6.11.5. Data Analysis:
Dr. Alp Aslan Surgical Medical Centre conducts data analyses to demonstrate the suitability and effectiveness of its Quality Management System and to ensure continuous improvement. These analyses are carried out by Unit Managers and the Quality Management Unit. The collected data is analysed using statistical techniques according to the characteristics of the indicators, at specified intervals, and interpreted by personnel with sufficient expertise. The results related to the indicators are sent to the electronic database (TÜRGÖS) created by the ministry.
6.11.7. Continuous Improvement:
Our centre strives to continuously improve the effectiveness of its Quality Management System in the sense of continuous improvement, defined as a repeated activity to enhance the ability to fulfil requirements. To this end, a quality policy and objectives have been established, and data analysis practices are carried out regularly. Necessary corrective and improvement activities are evaluated at team, board and committee meetings, and the results are analysed. Objectives are set and revised with a view to continuous improvement.

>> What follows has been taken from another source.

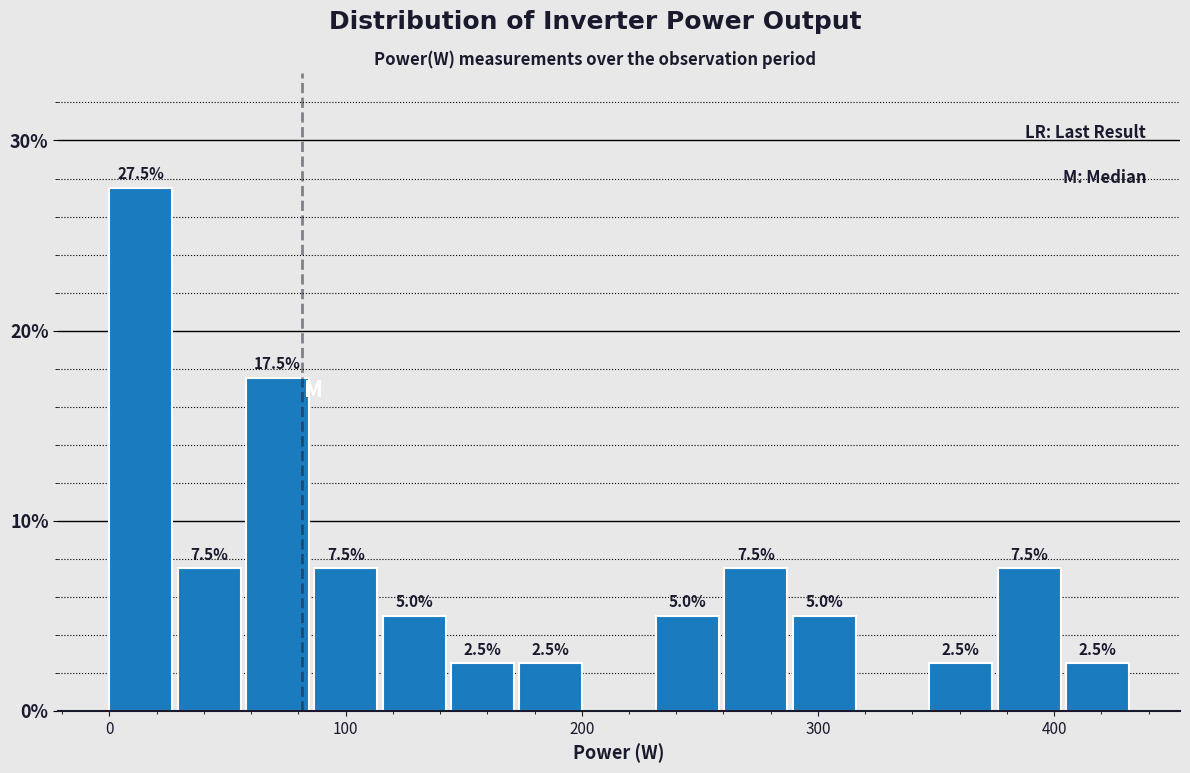

Read against the x-axis, roughly where is the centre of the tallest bar?

10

6.11.8. Corrective Actions:
Within the Quality Management System, the Corrective and Improvement Activities Procedure is implemented to plan, implement, monitor the results, prevent recurrence, and establish principles for corrective actions aimed at eliminating the causes of existing non-conformities. The relevant procedure explains under which circumstances corrective actions are to be initiated, by whom, and for whom. Non-conformities related to devices and materials (medicines, consumables, etc.), non-conformities identified during diagnosis, examination and treatment, non-conformities related to supply services, patient complaints, self-assessments, central assessments, data analysis results (failure to meet targets) and building tour reports are elements that serve as sources for Corrective Actions.